The story mainly follows Hirut, a young orphan who works as a maid in the household of Kidane, a solider in the Ethiopian army, and his wife, Aster. Kidane and Aster knew Hirut’s parents, and took her in to work for them. Soon, Italy invades, and Kidane begins recruiting men to fight. Aster and Hirut want to fight alongside him — but are assigned to care for the wounded. When Hirut pushes back, Kidane sexually assaults her. Eventually, Hirut and Aster end up serving as guards for the “shadow king” — a man who looks nearly identical to Ethiopian emperor Haile Selassie, who was living in exile in England.
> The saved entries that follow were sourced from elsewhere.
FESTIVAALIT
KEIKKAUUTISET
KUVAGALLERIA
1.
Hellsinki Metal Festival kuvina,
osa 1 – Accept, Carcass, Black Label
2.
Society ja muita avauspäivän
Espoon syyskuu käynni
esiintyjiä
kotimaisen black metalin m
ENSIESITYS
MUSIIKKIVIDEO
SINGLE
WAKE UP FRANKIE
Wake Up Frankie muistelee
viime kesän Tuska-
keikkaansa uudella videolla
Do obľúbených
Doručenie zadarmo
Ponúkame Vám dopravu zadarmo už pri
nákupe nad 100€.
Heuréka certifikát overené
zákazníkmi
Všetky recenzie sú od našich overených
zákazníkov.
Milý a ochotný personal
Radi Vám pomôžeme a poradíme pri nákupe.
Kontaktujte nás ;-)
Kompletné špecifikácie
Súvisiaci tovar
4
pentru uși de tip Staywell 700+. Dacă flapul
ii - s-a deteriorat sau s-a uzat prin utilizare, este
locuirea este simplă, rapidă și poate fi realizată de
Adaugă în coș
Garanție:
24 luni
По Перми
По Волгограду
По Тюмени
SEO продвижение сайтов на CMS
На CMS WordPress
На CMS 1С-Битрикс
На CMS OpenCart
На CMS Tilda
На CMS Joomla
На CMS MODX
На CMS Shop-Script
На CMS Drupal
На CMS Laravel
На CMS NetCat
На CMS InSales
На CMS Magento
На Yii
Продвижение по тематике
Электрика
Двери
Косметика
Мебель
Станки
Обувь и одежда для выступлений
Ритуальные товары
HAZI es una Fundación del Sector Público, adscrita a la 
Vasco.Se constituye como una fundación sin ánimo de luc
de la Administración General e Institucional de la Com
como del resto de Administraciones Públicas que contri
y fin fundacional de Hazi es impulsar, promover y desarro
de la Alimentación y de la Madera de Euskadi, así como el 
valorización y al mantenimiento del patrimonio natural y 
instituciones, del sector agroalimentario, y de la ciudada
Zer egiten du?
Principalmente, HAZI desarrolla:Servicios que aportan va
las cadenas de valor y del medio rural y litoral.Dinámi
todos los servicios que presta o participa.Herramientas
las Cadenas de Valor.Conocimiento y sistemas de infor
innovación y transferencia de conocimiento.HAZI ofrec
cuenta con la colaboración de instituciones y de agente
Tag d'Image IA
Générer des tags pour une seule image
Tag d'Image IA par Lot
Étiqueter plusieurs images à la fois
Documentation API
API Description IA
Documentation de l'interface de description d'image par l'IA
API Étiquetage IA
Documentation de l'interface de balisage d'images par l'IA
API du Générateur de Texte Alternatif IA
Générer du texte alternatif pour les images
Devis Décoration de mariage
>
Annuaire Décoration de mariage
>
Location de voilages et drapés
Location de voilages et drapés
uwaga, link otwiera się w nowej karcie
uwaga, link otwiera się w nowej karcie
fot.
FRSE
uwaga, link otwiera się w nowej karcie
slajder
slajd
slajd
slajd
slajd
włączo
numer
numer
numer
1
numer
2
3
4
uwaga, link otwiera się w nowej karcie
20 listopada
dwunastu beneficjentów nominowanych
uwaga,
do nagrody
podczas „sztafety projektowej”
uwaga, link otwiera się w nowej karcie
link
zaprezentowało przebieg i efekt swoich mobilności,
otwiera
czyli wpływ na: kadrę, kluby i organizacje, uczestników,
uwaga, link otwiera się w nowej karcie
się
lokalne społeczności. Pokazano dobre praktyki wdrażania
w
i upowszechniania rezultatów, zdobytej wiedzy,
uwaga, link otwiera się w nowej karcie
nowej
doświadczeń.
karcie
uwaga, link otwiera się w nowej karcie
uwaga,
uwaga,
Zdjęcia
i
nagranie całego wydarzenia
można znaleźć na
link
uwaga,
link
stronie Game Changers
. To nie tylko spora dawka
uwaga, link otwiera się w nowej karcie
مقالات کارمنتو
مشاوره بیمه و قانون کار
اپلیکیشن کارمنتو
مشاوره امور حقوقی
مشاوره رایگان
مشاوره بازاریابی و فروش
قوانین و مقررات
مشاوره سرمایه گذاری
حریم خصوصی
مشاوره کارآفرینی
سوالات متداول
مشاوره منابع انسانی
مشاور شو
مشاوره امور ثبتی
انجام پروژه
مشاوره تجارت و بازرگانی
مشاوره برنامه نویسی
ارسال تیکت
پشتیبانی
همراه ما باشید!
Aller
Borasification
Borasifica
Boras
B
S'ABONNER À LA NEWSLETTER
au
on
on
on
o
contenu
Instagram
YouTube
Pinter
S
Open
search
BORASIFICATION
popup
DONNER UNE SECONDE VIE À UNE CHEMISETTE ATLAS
By having a fake emperor, who the troops believe is real, it rallies their spirits.

But we don’t just follow Hirut — her narrative interweaves with Ettore (the Jewish Italian photographer), an Italian colonel, Carlo Fucelli, and others.

Mengiste writes in LitHub that she wanted to tell this story, because she wanted a women’s story of war. So many war stories are so masculine — and she wanted to change that. “ What would it mean to tell a war story with a woman’s voice, with her sense of war, with her notions of what it means to be a soldier? I went back to the photographs in my collection and began to isolate those that specifically depicted women. I glanced away from the male photographer, drew the girls and women around me, and bent towards them to listen.”

Mengiste’s own great-grandmother, Getey, served as a solider in the war on the frontlines.

She continues, “Fact: Women enter into struggle, whether political or personal, well aware of the bodies in which they exist. We recognize our strengths even as we are reminded of the ways we can be made vulnerable. We know that the other battlefield on which another kind of war is fought is the one bordered by our own skin. No uniform or alliance can completely erase the threat of sexual assault and exploitation that wants to make us both trophy and contested territory.”

War for women is a much different lived experience than war for men  —and Mengiste dives into that. Into the lives of female soldiers, of what they were (are) risking as they fought.